At common law, the legal effect of these two interests provided different outcomes. With a fee on limitation subject to a possibility of reverter, the grantor retained a right to regain the fee upon the happening of an event. And the grantor regained it automatically.

Conversely, with fees taken subject to a condition subsequent with a right of reentry, a grantee’s failure to perform the condition subsequent did not divest the interest from the grantee, but rather required the grantor to act upon the breach by re-entering the property.

Supreme Court did not find the 1896 conveyance to be ambiguous and focused its analysis on the clause stating that “the parties of the first part shall have the right to re-enter and take possession.” However, as the College argued, the court did not address the first part of the provision, which clearly stated that the transfer would be “void” should the property be used for purposes other than church purposes. Here, the term “void” — which preceded the right to re-enter language — was distinguishable from the term “voidable.”

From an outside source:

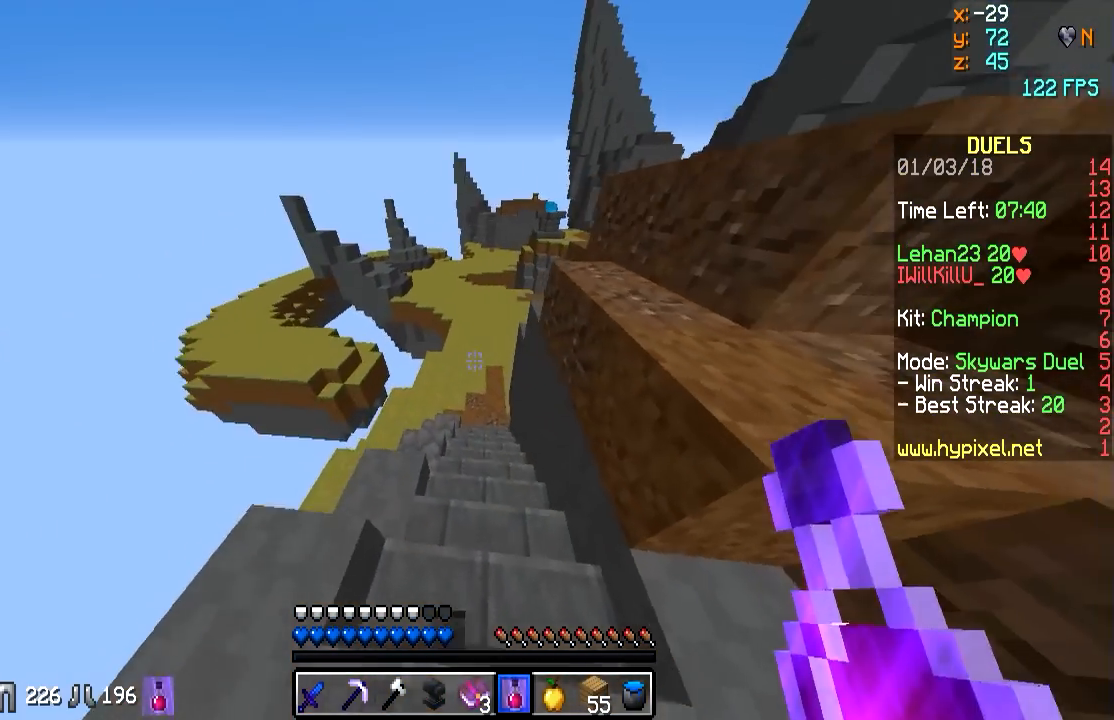
{"keys": ["d", "w"], "mouse": [], "events": []}
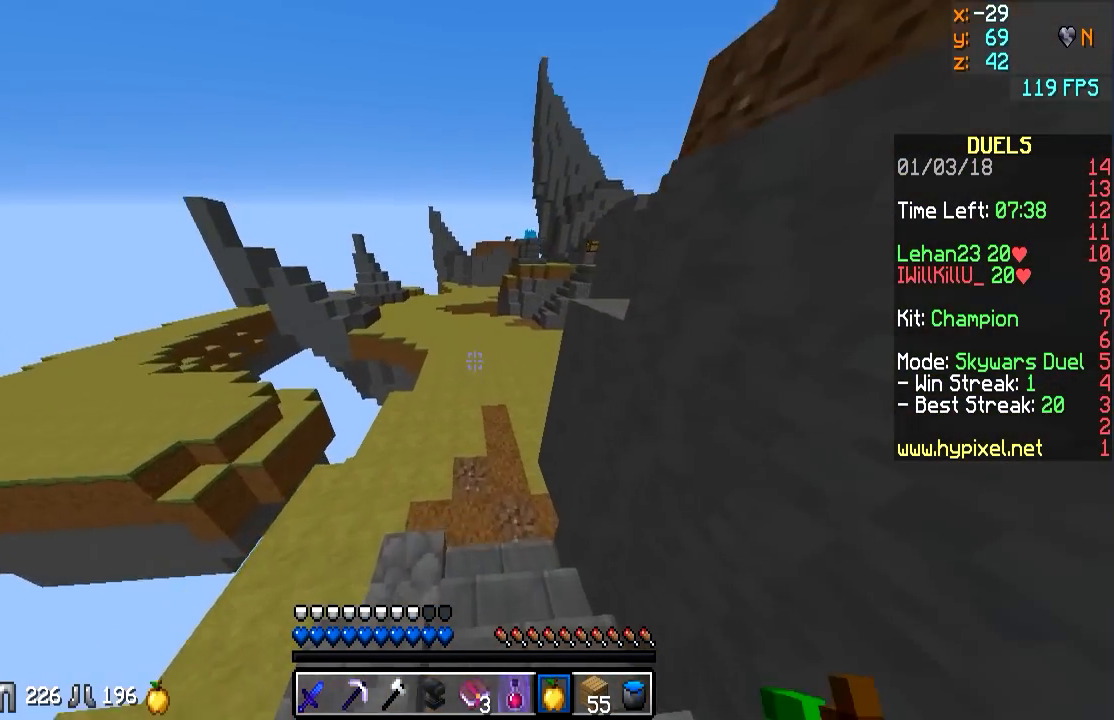
{"keys": ["d", "w"], "mouse": [], "events": []}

Fees taken subject to a condition subsequent are, by their nature, voidable, as only the grantor, upon the grantee’s failure to meet the condition, can exercise the option to terminate the grantee’s interest, by re-entering the property; the interest remains with the grantee until this act by the grantor occurs, if ever. In reading the entire provision to construe the intent of the parties, the appellate court found that the Hotel Company conveyed a fee on limitation and retained a possibility of reverter, which automatically forfeited the estate if the Diocese breached the limitation to use the property for church purposes. That interpretation was further supported by the language in the 1896 deed indicating that the Hotel Company “shall have the right to re-enter” and take possession — a conveyance which does not include permissive language. Accordingly, the appellate court reversed Supreme Court’s denial of the College’s cross motion for summary judgment and the grant of the Diocese motion dismissing the complaint.

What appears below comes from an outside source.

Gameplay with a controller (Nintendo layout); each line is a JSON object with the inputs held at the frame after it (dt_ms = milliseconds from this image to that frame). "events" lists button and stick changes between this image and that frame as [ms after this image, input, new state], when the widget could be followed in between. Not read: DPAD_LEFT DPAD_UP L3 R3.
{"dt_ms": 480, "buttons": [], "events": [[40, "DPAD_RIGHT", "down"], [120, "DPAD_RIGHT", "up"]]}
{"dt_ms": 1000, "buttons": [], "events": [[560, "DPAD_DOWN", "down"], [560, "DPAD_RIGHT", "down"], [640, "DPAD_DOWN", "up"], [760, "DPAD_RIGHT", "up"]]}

Supreme Court’s decision as to the transferability of the interest held by the Hotel Company was also reversed. A right of reentry, at common law, was unassignable, undevisable and undescendible before or after breach of condition. However, a possibility of reverter had no such restriction and was freely alienable. Here, the 1963 deed “did not invalidate the possibility of reverter” held by the Hotel Company and properly passed the interest to the College.

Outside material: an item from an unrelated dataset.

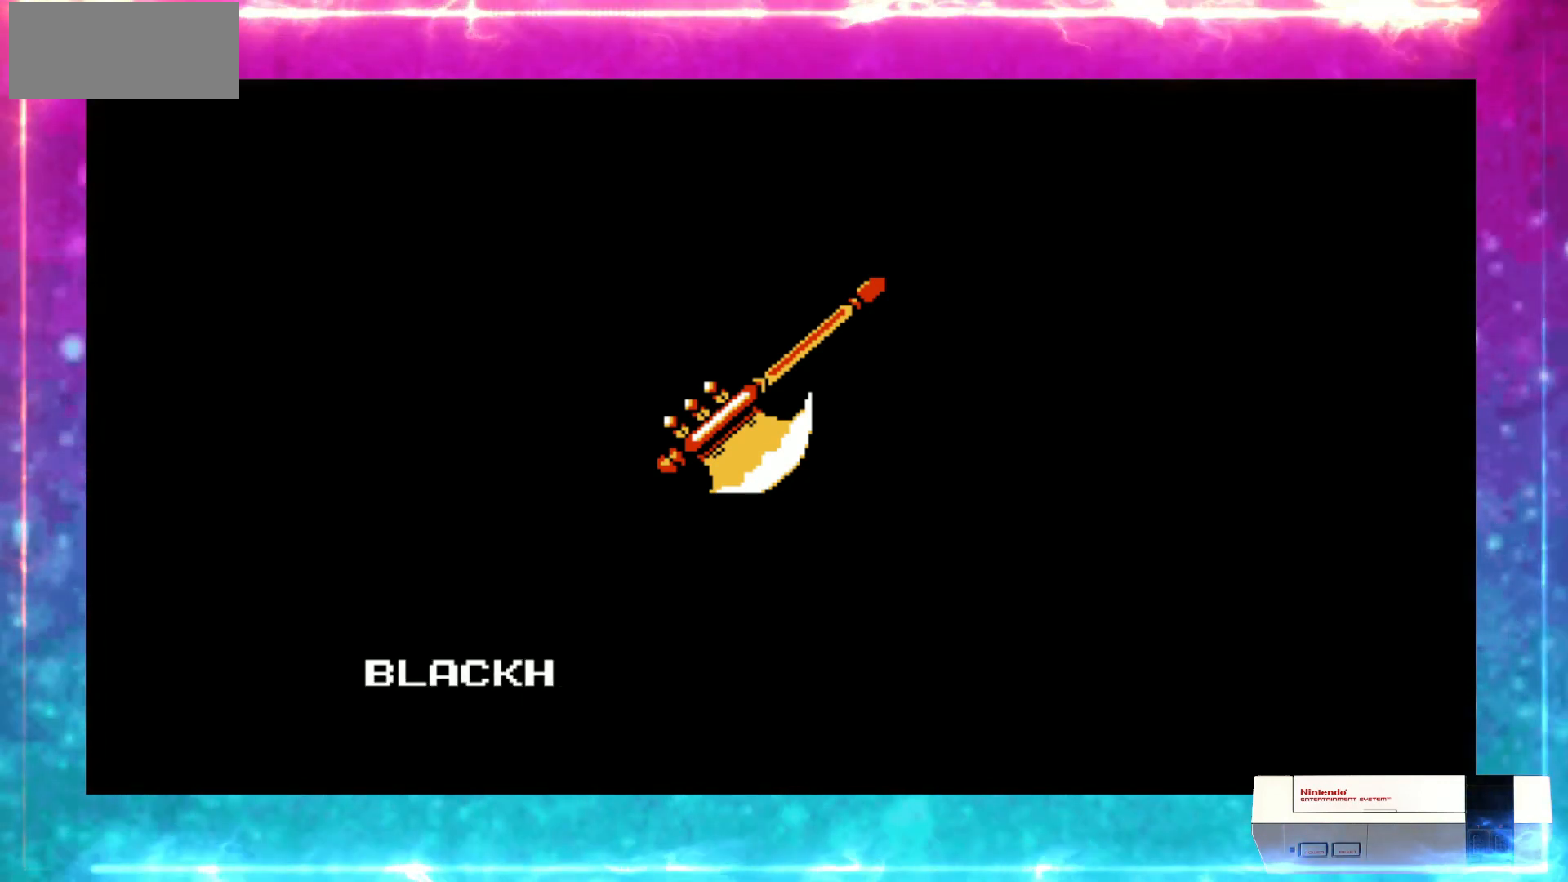
{"dt_ms": 520, "buttons": [], "events": []}
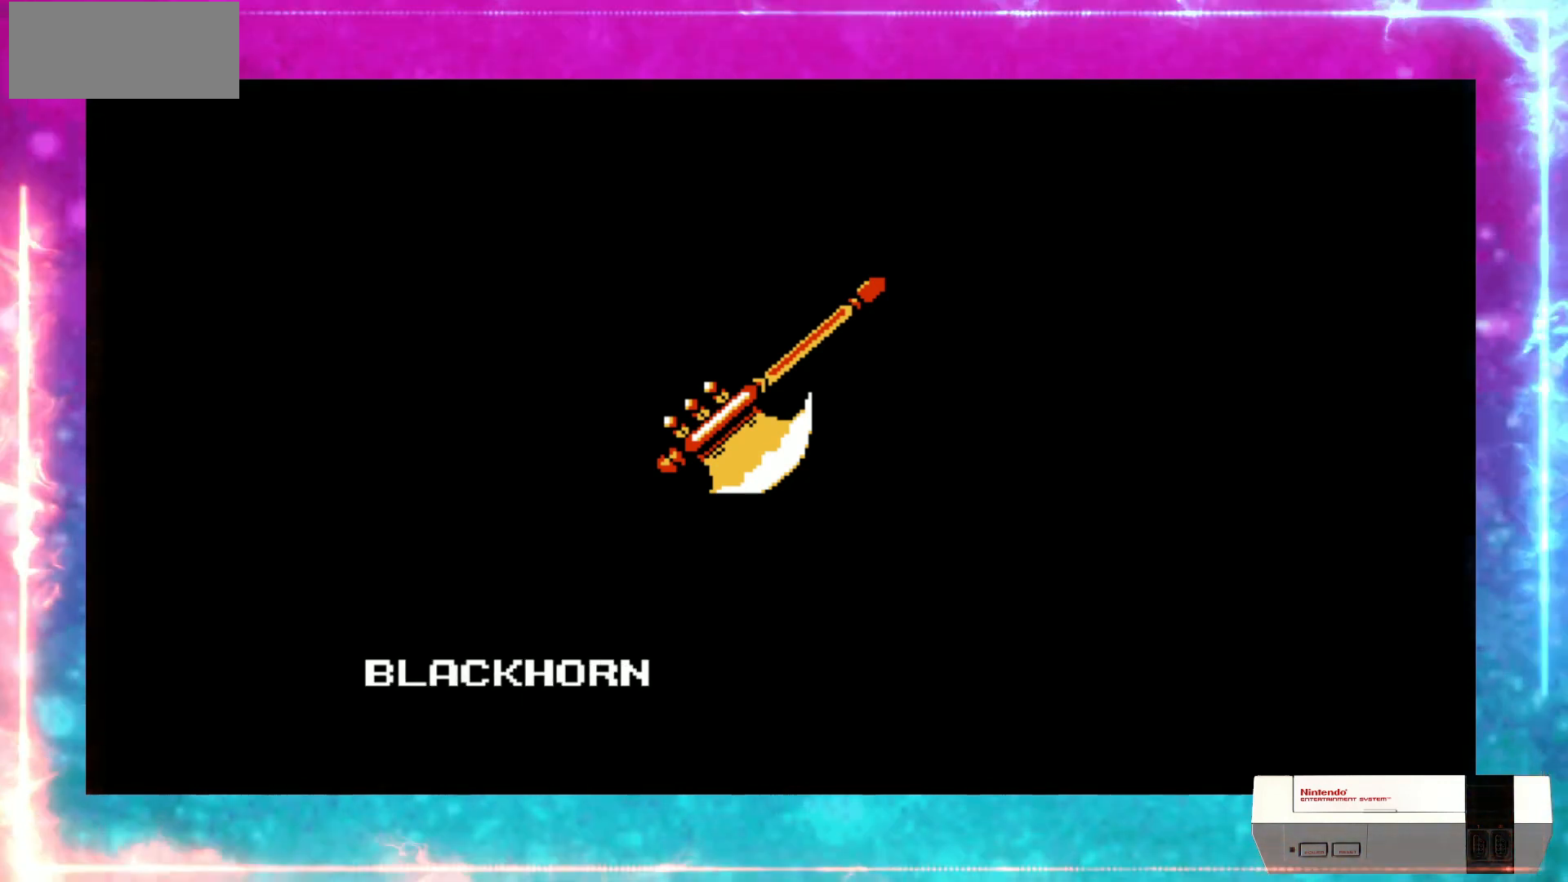
{"dt_ms": 480, "buttons": [], "events": []}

The College still held a possibility of reverter. So, resolution of the action hinged upon whether the Diocese violated the limitation restricting the use of the property to church purposes. The parties’ joint stipulation of facts included the 2015 decree from the Bishop of Ogdensburg that relegated the church “to profane but not sordid use,” and indicated that parishioners would be served by a nearby parish. The stained-glass windows and the altar were later removed, leaving only the pews. Under the canon law of the Roman Catholic Church, if a church cannot be used in any way for divine worship and there is no possibility of repair, it can be relegated to profane but not sordid use. Profane use means use for purposes other than a Roman Catholic worship service,” and “sordid” limits that use, prohibiting any use that is disrespectful to the Catholic Church. The appellate court found that the Diocese’s use of the property for church purposes ceased pursuant to the 2015 decree, thus violating the limitation in the 1896 deed. Accordingly, the property reverted to the College, which then owned the property in fee simple.

As a final matter, the Diocese claimed that, should the College hold a right of reentry as a successor of the Hotel Company, it should be directed to destroy the church, at its own expense, to avoid unjust enrichment. But unless otherwise stated in a deed, a structure is a fixture that passes with the property. Here, the Diocese took possession of the property and erected and enjoyed full use of the church for well over a century, fully aware of the limitation contained in the 1896 deed to use the property only for such purpose. Upon ceasing to so use it, the property reverted in fee simple to the College, together with the church building.